- [WHAT IS BEING ASKED] Format all of the material below as a JSON list of strings, one string per line, leaving out any blank lines.

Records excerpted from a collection
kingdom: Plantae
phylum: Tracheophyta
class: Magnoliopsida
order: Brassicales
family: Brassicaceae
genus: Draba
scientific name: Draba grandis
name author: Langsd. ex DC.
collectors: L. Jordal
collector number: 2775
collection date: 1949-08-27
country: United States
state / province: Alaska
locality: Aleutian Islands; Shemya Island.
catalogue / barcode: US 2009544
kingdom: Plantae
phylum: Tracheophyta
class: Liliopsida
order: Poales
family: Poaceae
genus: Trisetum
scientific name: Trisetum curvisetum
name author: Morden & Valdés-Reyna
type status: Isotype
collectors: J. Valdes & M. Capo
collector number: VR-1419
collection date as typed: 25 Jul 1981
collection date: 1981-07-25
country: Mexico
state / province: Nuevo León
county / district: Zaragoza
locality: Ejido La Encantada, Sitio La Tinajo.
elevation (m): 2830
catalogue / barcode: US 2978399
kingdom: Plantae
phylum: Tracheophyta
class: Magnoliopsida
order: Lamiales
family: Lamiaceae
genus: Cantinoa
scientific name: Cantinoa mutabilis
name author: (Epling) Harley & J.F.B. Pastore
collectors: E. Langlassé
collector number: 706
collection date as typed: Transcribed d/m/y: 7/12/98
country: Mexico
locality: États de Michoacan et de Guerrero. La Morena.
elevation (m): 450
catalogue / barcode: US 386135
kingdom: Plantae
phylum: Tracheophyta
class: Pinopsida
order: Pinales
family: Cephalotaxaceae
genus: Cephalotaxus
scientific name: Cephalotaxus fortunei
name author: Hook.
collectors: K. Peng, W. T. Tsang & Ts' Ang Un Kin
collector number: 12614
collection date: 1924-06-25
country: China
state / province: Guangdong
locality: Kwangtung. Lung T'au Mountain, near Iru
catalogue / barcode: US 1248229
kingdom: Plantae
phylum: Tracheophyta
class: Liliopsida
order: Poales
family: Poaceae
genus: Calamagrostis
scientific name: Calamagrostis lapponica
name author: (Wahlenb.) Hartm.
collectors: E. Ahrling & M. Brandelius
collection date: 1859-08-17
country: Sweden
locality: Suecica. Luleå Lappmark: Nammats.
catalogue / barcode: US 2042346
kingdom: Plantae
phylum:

- [EXPECTED OUTPUT]
[
  "kingdom: Plantae",
  "phylum: Tracheophyta",
  "class: Magnoliopsida",
  "order: Brassicales",
  "family: Brassicaceae",
  "genus: Draba",
  "scientific name: Draba grandis",
  "name author: Langsd. ex DC.",
  "collectors: L. Jordal",
  "collector number: 2775",
  "collection date: 1949-08-27",
  "country: United States",
  "state / province: Alaska",
  "locality: Aleutian Islands; Shemya Island.",
  "catalogue / barcode: US 2009544",
  "kingdom: Plantae",
  "phylum: Tracheophyta",
  "class: Liliopsida",
  "order: Poales",
  "family: Poaceae",
  "genus: Trisetum",
  "scientific name: Trisetum curvisetum",
  "name author: Morden & Valdés-Reyna",
  "type status: Isotype",
  "collectors: J. Valdes & M. Capo",
  "collector number: VR-1419",
  "collection date as typed: 25 Jul 1981",
  "collection date: 1981-07-25",
  "country: Mexico",
  "state / province: Nuevo León",
  "county / district: Zaragoza",
  "locality: Ejido La Encantada, Sitio La Tinajo.",
  "elevation (m): 2830",
  "catalogue / barcode: US 2978399",
  "kingdom: Plantae",
  "phylum: Tracheophyta",
  "class: Magnoliopsida",
  "order: Lamiales",
  "family: Lamiaceae",
  "genus: Cantinoa",
  "scientific name: Cantinoa mutabilis",
  "name author: (Epling) Harley & J.F.B. Pastore",
  "collectors: E. Langlassé",
  "collector number: 706",
  "collection date as typed: Transcribed d/m/y: 7/12/98",
  "country: Mexico",
  "locality: États de Michoacan et de Guerrero. La Morena.",
  "elevation (m): 450",
  "catalogue / barcode: US 386135",
  "kingdom: Plantae",
  "phylum: Tracheophyta",
  "class: Pinopsida",
  "order: Pinales",
  "family: Cephalotaxaceae",
  "genus: Cephalotaxus",
  "scientific name: Cephalotaxus fortunei",
  "name author: Hook.",
  "collectors: K. Peng, W. T. Tsang & Ts' Ang Un Kin",
  "collector number: 12614",
  "collection date: 1924-06-25",
  "country: China",
  "state / province: Guangdong",
  "locality: Kwangtung. Lung T'au Mountain, near Iru",
  "catalogue / barcode: US 1248229",
  "kingdom: Plantae",
  "phylum: Tracheophyta",
  "class: Liliopsida",
  "order: Poales",
  "family: Poaceae",
  "genus: Calamagrostis",
  "scientific name: Calamagrostis lapponica",
  "name author: (Wahlenb.) Hartm.",
  "collectors: E. Ahrling & M. Brandelius",
  "collection date: 1859-08-17",
  "country: Sweden",
  "locality: Suecica. Luleå Lappmark: Nammats.",
  "catalogue / barcode: US 2042346",
  "kingdom: Plantae",
  "phylum:"
]